Relations with other states
Although Russia will be keen to maintain good relations with other states, its concern that US support is likely to be fickle will force Russia to maintain and further strengthen its relations with other major powers, especially China. Russia also believes its long term interests are best served by promoting a multi-polar world, and although they won’t push the issue too hard, they will continue to try bring this about in the longer term by developing good relations with other powerful states.
France, Germany and the EU
Russia’s relations with France and Germany are likely to suffer. Franco-US relations are at their lowest for many years, and Russia will not want to antagonise the US by cosying up to the French. At the same time, Russia will not want to abandon its links with these two European powerhouses, with which it has strong trade links. Expect to see Russia open more dialogue with the EU as a way to avoid being seen as too close to individual European states.

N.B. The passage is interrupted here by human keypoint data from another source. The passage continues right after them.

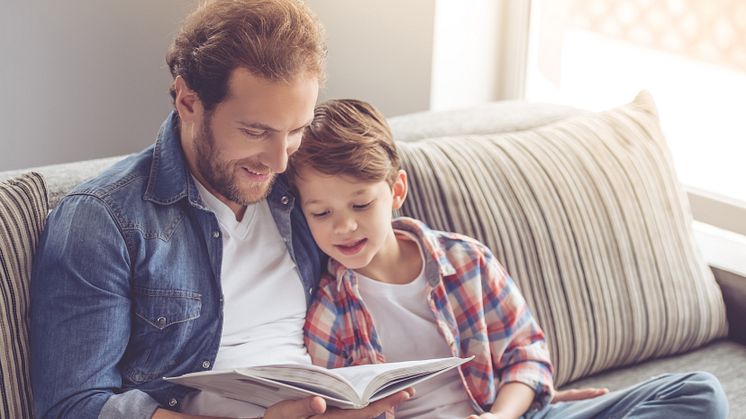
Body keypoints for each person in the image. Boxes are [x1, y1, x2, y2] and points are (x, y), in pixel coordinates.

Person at [29, 1, 413, 418]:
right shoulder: (102, 220)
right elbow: (74, 406)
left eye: (295, 132)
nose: (279, 161)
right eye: (255, 131)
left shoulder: (302, 189)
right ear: (188, 102)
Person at [287, 99, 730, 419]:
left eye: (361, 205)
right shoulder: (329, 312)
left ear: (396, 191)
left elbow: (527, 356)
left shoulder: (465, 262)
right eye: (322, 213)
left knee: (698, 392)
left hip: (511, 414)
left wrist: (502, 415)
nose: (343, 227)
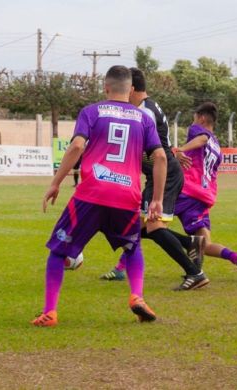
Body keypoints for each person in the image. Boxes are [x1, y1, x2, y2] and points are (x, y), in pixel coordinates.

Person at [31, 66, 167, 327]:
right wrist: (157, 199)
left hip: (91, 194)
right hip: (127, 195)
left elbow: (77, 146)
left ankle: (50, 313)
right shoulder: (144, 118)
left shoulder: (91, 112)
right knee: (133, 246)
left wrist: (56, 182)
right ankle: (137, 296)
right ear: (130, 90)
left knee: (58, 252)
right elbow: (160, 156)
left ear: (106, 88)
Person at [99, 68, 208, 291]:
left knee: (154, 226)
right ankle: (189, 243)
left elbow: (148, 148)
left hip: (164, 173)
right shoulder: (148, 107)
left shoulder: (144, 111)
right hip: (162, 171)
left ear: (132, 89)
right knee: (135, 229)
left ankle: (194, 273)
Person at [171, 102, 237, 283]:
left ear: (201, 118)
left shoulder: (197, 130)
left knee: (150, 224)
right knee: (204, 244)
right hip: (205, 196)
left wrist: (180, 149)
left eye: (195, 117)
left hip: (188, 192)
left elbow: (201, 138)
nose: (193, 122)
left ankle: (121, 267)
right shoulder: (217, 145)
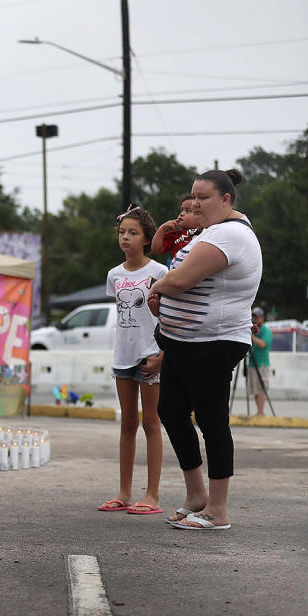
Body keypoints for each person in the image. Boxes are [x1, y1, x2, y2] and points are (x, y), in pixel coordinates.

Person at [147, 169, 262, 530]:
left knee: (212, 421)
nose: (196, 203)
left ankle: (218, 510)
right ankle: (197, 495)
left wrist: (158, 289)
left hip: (213, 343)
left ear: (226, 200)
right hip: (185, 342)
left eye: (205, 197)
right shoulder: (211, 232)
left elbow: (181, 279)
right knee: (171, 411)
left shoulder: (230, 234)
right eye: (193, 196)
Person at [98, 206, 168, 515]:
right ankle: (124, 493)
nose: (125, 238)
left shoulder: (160, 273)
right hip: (122, 356)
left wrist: (161, 355)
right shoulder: (114, 275)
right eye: (122, 233)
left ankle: (152, 495)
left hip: (150, 354)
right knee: (127, 423)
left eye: (133, 233)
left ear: (146, 238)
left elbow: (169, 317)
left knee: (151, 423)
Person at [150, 193, 202, 262]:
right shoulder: (176, 235)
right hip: (178, 271)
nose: (181, 214)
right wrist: (162, 229)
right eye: (181, 210)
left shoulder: (206, 232)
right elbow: (156, 249)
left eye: (188, 211)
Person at [248, 306, 272, 416]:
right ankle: (259, 412)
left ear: (262, 317)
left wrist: (251, 337)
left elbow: (263, 344)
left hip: (262, 364)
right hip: (253, 363)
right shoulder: (253, 329)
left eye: (257, 317)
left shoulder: (266, 330)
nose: (255, 319)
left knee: (262, 388)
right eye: (253, 316)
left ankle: (261, 412)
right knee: (255, 389)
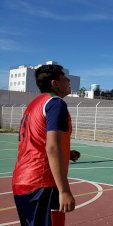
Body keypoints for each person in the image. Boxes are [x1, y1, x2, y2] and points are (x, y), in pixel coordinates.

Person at [12, 64, 76, 225]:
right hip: (41, 183)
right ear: (55, 84)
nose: (69, 81)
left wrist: (67, 153)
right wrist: (64, 190)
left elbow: (36, 142)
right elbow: (52, 147)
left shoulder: (34, 104)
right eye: (65, 77)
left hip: (22, 180)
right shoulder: (56, 104)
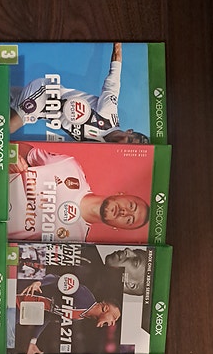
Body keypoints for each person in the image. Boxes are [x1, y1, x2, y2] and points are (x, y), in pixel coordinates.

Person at [8, 142, 150, 242]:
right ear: (121, 194)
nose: (125, 212)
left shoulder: (75, 242)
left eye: (129, 220)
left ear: (116, 227)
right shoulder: (70, 166)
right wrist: (12, 156)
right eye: (131, 206)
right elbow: (25, 152)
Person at [10, 42, 149, 143]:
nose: (123, 142)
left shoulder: (98, 146)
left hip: (40, 113)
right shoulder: (108, 113)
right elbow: (114, 77)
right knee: (8, 128)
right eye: (129, 140)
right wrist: (117, 43)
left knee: (1, 99)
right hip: (44, 93)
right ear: (129, 131)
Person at [17, 273, 121, 354]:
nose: (113, 324)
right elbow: (56, 279)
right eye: (114, 318)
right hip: (20, 291)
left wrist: (33, 340)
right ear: (105, 308)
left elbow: (48, 316)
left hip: (21, 309)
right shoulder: (85, 295)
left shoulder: (80, 317)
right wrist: (39, 283)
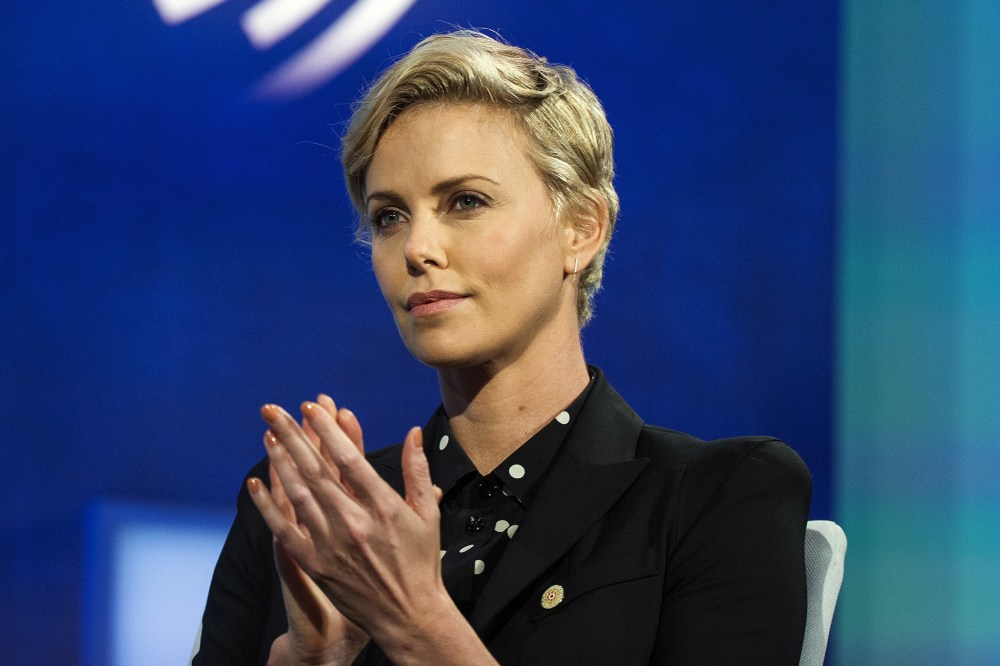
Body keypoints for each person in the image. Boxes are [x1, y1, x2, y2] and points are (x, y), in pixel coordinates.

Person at [193, 30, 811, 665]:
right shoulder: (317, 518)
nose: (416, 248)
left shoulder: (714, 497)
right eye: (389, 216)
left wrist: (418, 626)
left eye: (466, 202)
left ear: (582, 229)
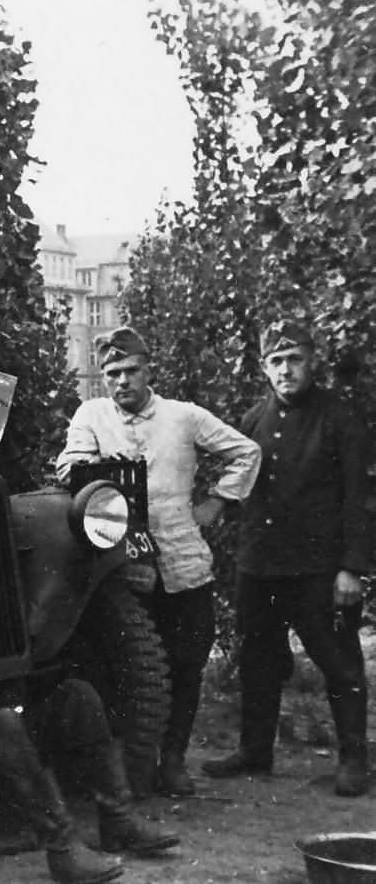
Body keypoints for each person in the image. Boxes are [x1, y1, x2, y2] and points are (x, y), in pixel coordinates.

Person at [57, 327, 260, 795]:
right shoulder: (91, 414)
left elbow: (246, 453)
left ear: (149, 370)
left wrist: (218, 502)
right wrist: (95, 464)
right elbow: (68, 465)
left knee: (187, 667)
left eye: (131, 371)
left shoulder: (183, 417)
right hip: (124, 568)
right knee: (132, 666)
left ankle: (173, 761)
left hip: (184, 564)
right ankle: (135, 763)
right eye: (112, 373)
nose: (122, 381)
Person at [202, 321, 370, 796]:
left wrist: (352, 568)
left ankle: (354, 758)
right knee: (259, 660)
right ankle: (256, 751)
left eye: (294, 359)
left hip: (319, 571)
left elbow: (360, 498)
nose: (286, 369)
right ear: (263, 368)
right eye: (276, 361)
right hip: (259, 568)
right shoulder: (252, 422)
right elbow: (236, 489)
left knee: (340, 664)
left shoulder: (341, 419)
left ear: (311, 360)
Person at [0, 678, 181, 883]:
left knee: (78, 693)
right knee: (3, 722)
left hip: (8, 724)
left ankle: (119, 819)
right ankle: (62, 847)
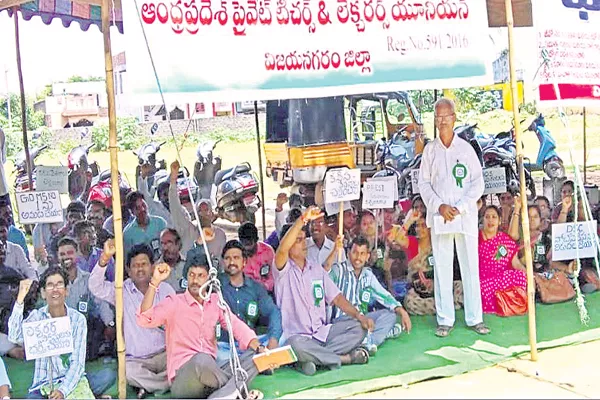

China and Russia have developed what they call a strategic partnership in recent years. Russia’s best hope in the long run of maintaining some kind of multi-polar ‘balance’ against the US is to continue to strengthen its partnership with China. Expect to see much closer co-operation between the two states in the fields of security and trade, and an increasingly high profile given to the Shanghai Co-operation Organization.
Russia has close links with a number of states the US has labelled as rogue, such as North Korea and, to a lesser extent, Iran. Russia can perform a useful role as interlocutor between the US and these states so, although the US will frequently criticise Russia for its close relations with these states, this criticism is unlikely to have a negative affect on the overall state of US-Russia relations.
The Former Soviet Union (FSU)
Russia has traditionally seen the FSU as its ‘near abroad’, a region that it wants to keep firmly within its sphere of influence. However, since 1991 it has gradually watched that sphere shrink. Russia under Putin has largely managed to stop the rot, but expect to see Russia remain on the defensive in the Caucasus where the US is likely to offer Georgia’s new leadership strong support in confrontations with Russia over breakaway regions.
The situation in Central Asia is somewhat more favourable to Russia, and although the US will continue to develop its political and military ties (it already has airbases in Tajikistan, Kyrgyzstan and Uzbekistan) with the region they are really no match for Russia’s continuing economic influence.
Russia’s relationship with the European members of the FSU (Ukraine, Belarus, Moldova, and the Baltics) is likely to be characterised by a continued steady loss of influence as they are lured ever closer to the riches of the European Union. The US will support this largely out of general principle, and will continue to promote NATO – but not too hard. And, frankly, Russia knows there is little it can do to stop a ‘westward’ shift. Don’t expect there to be any major US-Russia spats over this issue.
So, in a nutshell, Russia will try to make friends with the US, while simultaneously trying to keep its options open. The US in turn will probably be quite satisfied if Russia follows this course, judging that Putin’s support for their war on terror is enough to compensate for any minor annoyances that Russia can still cause.